I say all of this to share a big lesson I learned in my life. We were at one of the lowest of lows of the season. Just lost big to a great team, and had to play another ranked team the following week. It was tough sledding. We got lax as a team, joked around a lot, got lazy and did not give focus to what we were doing. We spent many hours preparing for this season in the weight room, practices, film and conditioning, and all of that was becoming pointless as we had our season slip out of our hands and we got lazy.
It was obvious to me that we gave up. We gave up on hope, on ourselves and our teammates. We now were just playing for “fun”. Which can be a great thing, but our attitudes were not there to make it fun. It was a struggle, going to practice each day, making the extra effort, it all seemed pointless.

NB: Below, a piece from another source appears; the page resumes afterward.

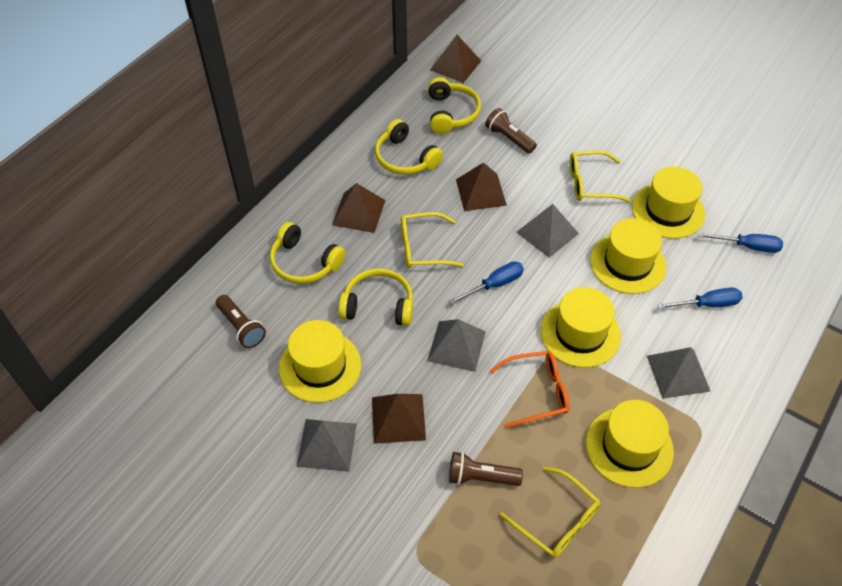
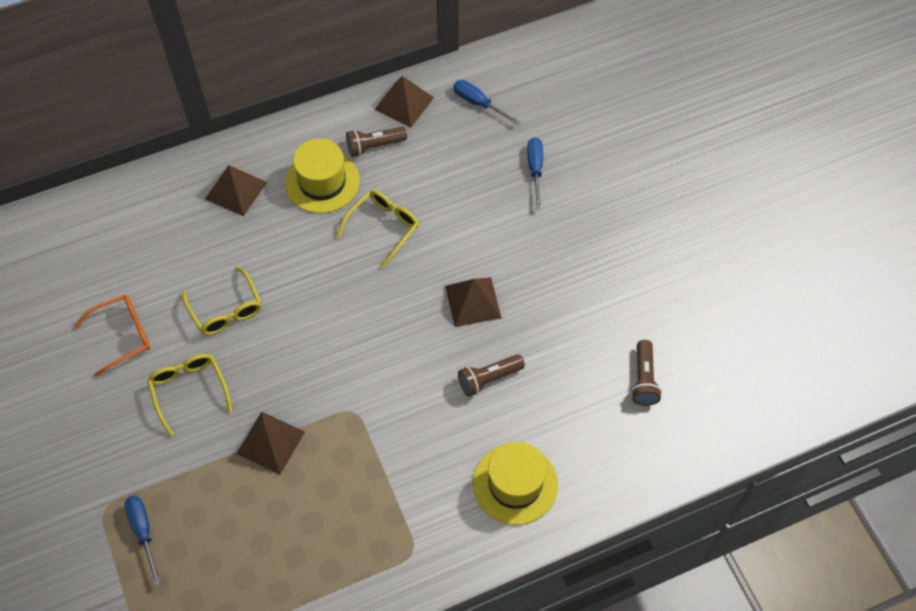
grey pyramid: [296,419,357,472] [427,319,486,372] [516,204,579,258] [647,347,711,399] = 4 -> none = 0
yellow hat: [279,320,361,403] [541,287,621,368] [586,400,674,488] [590,218,667,294] [632,167,705,239] = 5 -> [285,139,360,213] [473,441,558,525] = 2
yellow headphones: [270,222,346,284] [338,269,413,326] [375,119,443,175] [428,77,481,134] = 4 -> none = 0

One week, right before a game against a top 5 team, we were doing our standard conditioning after practice. This was always our least favorite part, but vital to success in any sport. My attitude this practice was not good. I just realized how I had given up on the season and how my teammates were doing the same thing. I love football and I hate not giving my best effort. I was angry because I gave up, my friends gave up, my team gave up and my coaches gave up. Then came conditioning, and our coaches decided we did not have to do all of the standard conditioning.
I remember standing there, out of breath still, but wondering why. I hate running, but I hate losing more. Why are we not finishing our sprints? Did the coaches give up on us too? Is this just a lost cause? What is the point of coming out here, sweating and getting hurt everyday? Do the others feel the same way? I stood there as everyone went back into the locker room. Still wondering why…
Today, one of my biggest regrets in life is not saying something in that moment. I settled for mediocre (or in our case, pitiful) in my life. That is not what I was made for. That is not what I strive for. I get so frustrated when I think back to that time and realize that I kept my mouth shut at a very important moment in a lot of young men’s life. When the going got tough, quit. That is what I agreed to that day, and it bothers me today.
I wish I would have raised my voice and yelled at my coach and team to not give up and to push us even harder. Remind you, I hate running, and sprints make it worse. But I was so bothered with the settling and giving up I was prepared to do those things in order to improve myself. I wish I could go back, challenge myself and my teammates. Things probably would not have turned out differently for us in the win column, but it would have been a lesson to never forget for these 15-18 year olds.
God created us for greatness, but greatness is always accompanied by hard work and determination. They go hand in hand. You cannot have greatness without sacrifice through hard work. I know I can’t go back to that day, but what I can do is take that lesson with me for the rest of my life.
Don’t give up and don’t let others give up on you.